**What to do:**
Output the part of the molnupiravir dosing text below that starts with "In the two remaining" and goes on through "weeks (IQR 8.5-13.5).", word for word.

**Selected extract:**
##########

The above information was collected for all 30 cats and then further divided according to the clinical forms of FIP. First, 16 cats with a reported neurological form of FIP were evaluated. Subsequently, the other cats were divided according to ocular (2), effusive (7) and non-effusive (5) forms. The mean starting dose of molnupiravir in the neurological form of FIP was 14.4 mg/kg twice daily, with two cats treated 2-3 times daily. The mean final dosage was 16.4 mg/kg twice daily, with two cats treated 2-3 times daily. The most commonly used initial and final dosage was 12 mg/kg twice daily. Median duration of treatment for neurological FIP was 12 weeks (IQR 10-12,641).

In the two remaining cases of ocular FIP, the mean initial dose was 11 mg/kg twice daily and the mean final dose was 13.5 mg/kg twice daily. The treatment lasted an average of 16.5 weeks. Seven cases of effusive disease were treated with a mean initial dose of 10.5 mg/kg twice daily and a mean final dose of 11.1 mg/kg twice daily. Treatment lasted an average of 13 weeks (IQR 12–16). Five non-effusive cases were treated with a mean initial dose of 10.6 mg/kg twice daily and a mean final dose of 12.8 mg/kg twice daily. One cat was treated once a day. The average duration of treatment was 10 weeks (IQR 8.5-13.5).

##########

**Given data:**
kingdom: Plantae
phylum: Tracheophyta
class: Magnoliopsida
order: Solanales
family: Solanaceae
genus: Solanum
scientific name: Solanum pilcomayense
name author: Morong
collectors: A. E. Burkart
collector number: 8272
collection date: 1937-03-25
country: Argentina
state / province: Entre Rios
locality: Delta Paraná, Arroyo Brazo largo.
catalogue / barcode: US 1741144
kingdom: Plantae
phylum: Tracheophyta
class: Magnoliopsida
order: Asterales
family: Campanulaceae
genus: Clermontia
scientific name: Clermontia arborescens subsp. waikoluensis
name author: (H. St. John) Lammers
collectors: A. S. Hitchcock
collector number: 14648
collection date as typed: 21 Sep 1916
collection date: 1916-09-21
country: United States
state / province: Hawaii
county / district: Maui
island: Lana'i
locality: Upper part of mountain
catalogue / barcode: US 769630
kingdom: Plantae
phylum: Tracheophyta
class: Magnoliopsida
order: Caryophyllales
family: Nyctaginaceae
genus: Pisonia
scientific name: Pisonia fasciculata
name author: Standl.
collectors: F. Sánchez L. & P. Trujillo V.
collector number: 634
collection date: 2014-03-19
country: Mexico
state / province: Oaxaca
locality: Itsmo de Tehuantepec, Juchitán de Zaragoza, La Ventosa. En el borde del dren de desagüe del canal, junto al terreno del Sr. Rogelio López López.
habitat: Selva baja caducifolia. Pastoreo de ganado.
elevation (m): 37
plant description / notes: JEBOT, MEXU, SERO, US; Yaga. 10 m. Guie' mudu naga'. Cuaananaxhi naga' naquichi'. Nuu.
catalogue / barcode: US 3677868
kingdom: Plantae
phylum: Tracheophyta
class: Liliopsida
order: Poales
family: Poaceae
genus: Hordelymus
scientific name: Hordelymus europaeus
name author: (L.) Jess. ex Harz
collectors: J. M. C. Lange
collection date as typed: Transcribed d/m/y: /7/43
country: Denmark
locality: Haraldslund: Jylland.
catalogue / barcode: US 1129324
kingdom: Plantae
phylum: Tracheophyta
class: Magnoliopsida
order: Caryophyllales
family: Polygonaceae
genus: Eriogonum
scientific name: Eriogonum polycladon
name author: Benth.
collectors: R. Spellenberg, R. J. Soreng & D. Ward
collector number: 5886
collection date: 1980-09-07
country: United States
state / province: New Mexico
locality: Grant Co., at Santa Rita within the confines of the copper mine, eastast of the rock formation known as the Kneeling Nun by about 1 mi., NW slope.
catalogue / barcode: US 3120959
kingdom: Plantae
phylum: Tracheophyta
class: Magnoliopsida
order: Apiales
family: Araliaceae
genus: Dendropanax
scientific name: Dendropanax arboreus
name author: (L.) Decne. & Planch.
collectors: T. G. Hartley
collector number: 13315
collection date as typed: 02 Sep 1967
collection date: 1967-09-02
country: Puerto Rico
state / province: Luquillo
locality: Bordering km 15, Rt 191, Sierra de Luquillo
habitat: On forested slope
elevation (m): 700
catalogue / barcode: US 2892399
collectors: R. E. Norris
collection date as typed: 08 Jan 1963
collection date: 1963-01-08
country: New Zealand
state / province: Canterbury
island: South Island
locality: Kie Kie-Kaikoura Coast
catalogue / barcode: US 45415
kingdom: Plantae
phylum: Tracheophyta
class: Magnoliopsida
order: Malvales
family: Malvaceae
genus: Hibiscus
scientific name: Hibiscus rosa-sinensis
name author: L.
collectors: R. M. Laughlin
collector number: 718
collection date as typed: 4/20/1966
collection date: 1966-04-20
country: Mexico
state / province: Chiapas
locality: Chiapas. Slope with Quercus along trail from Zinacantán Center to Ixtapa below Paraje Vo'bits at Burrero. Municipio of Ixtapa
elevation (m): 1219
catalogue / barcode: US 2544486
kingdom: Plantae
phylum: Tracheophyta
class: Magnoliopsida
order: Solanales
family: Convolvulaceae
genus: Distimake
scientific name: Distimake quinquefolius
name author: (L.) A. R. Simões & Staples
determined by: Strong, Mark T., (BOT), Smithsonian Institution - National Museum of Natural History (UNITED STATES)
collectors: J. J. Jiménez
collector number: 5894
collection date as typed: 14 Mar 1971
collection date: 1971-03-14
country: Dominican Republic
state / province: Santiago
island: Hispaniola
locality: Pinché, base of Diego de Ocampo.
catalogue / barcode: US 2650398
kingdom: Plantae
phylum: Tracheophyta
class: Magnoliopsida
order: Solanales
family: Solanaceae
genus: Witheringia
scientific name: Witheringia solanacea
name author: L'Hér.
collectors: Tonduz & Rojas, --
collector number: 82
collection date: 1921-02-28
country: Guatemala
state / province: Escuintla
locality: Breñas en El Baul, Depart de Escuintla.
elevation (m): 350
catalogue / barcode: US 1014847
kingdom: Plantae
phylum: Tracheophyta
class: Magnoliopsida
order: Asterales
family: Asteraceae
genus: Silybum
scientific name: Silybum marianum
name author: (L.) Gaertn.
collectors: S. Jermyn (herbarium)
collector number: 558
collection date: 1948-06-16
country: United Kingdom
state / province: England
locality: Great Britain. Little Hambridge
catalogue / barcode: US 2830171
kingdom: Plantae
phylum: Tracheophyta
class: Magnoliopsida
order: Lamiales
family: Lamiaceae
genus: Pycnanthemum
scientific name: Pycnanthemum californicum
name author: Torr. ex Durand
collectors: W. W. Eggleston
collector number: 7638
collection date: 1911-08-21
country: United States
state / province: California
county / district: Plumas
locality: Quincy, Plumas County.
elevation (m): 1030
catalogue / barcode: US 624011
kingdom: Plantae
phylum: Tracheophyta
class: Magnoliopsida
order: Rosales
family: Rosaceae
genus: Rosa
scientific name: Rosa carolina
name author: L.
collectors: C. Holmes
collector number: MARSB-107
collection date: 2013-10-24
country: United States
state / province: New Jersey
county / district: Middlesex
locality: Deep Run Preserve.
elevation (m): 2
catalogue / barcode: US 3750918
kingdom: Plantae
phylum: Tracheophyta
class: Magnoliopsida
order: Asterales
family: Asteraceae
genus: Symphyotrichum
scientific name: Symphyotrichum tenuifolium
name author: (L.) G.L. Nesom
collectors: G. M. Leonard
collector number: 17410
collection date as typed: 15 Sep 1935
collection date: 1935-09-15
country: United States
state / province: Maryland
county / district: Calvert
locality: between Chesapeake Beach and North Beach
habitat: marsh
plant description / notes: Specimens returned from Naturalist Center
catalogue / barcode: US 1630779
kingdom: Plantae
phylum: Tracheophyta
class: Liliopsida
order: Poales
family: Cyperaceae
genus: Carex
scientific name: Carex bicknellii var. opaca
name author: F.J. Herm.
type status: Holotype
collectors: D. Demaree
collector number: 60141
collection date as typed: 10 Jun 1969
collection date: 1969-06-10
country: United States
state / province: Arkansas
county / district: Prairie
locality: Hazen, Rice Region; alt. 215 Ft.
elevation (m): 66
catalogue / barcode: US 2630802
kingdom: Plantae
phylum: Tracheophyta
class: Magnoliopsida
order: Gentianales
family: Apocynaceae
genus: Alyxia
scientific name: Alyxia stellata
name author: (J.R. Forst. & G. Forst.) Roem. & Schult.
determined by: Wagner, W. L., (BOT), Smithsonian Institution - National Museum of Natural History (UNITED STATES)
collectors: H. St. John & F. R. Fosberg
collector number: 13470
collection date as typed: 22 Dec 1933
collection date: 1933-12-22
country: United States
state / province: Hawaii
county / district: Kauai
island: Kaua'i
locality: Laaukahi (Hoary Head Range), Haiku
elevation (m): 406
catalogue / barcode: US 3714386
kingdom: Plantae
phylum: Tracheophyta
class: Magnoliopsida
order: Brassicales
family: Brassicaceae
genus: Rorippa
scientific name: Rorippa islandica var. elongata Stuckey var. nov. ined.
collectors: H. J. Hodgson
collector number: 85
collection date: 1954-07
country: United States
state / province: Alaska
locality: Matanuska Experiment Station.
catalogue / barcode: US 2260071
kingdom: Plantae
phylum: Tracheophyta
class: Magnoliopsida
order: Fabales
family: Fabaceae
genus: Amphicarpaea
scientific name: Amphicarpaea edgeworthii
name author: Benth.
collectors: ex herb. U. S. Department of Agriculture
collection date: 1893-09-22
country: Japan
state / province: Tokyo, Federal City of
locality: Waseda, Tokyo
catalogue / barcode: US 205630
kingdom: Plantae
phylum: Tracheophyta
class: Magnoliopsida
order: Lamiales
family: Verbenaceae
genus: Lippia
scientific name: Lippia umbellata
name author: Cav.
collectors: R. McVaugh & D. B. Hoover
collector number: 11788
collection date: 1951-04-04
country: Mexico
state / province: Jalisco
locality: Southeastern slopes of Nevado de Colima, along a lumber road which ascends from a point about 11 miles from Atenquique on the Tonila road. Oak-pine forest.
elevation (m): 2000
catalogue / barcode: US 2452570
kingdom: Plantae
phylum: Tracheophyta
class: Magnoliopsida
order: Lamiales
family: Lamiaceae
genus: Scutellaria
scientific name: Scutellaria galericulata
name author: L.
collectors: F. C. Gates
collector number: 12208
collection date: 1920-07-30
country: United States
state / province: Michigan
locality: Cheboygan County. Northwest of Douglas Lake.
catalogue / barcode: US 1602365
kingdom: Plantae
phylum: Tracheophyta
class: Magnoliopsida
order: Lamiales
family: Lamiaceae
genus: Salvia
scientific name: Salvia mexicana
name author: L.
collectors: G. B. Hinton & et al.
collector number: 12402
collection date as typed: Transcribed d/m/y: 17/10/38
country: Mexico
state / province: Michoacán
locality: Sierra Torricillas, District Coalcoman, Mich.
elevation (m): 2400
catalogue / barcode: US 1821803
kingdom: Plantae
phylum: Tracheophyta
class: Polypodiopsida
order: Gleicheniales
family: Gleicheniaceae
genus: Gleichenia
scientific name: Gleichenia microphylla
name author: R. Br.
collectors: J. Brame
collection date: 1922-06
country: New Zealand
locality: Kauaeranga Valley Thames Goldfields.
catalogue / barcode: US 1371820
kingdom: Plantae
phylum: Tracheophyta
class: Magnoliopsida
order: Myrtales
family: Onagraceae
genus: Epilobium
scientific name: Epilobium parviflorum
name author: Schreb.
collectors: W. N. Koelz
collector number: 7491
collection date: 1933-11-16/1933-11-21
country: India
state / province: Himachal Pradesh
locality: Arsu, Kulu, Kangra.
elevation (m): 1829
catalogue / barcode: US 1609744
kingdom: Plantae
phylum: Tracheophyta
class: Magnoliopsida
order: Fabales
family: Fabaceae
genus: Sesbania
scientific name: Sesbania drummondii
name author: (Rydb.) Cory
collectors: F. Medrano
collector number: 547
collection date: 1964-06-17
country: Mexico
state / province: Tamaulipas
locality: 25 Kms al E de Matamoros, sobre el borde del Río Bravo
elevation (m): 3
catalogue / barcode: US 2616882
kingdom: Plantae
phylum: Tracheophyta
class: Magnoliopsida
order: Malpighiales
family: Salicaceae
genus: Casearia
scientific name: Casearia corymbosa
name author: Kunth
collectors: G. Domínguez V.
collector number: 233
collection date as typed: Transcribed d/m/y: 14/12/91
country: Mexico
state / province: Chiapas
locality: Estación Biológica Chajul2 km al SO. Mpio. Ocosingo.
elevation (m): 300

##########

**Answer below:**
In the two remaining cases of ocular FIP, the mean initial dose was 11 mg/kg twice daily and the mean final dose was 13.5 mg/kg twice daily. The treatment lasted an average of 16.5 weeks. Seven cases of effusive disease were treated with a mean initial dose of 10.5 mg/kg twice daily and a mean final dose of 11.1 mg/kg twice daily. Treatment lasted an average of 13 weeks (IQR 12–16). Five non-effusive cases were treated with a mean initial dose of 10.6 mg/kg twice daily and a mean final dose of 12.8 mg/kg twice daily. One cat was treated once a day. The average duration of treatment was 10 weeks (IQR 8.5-13.5).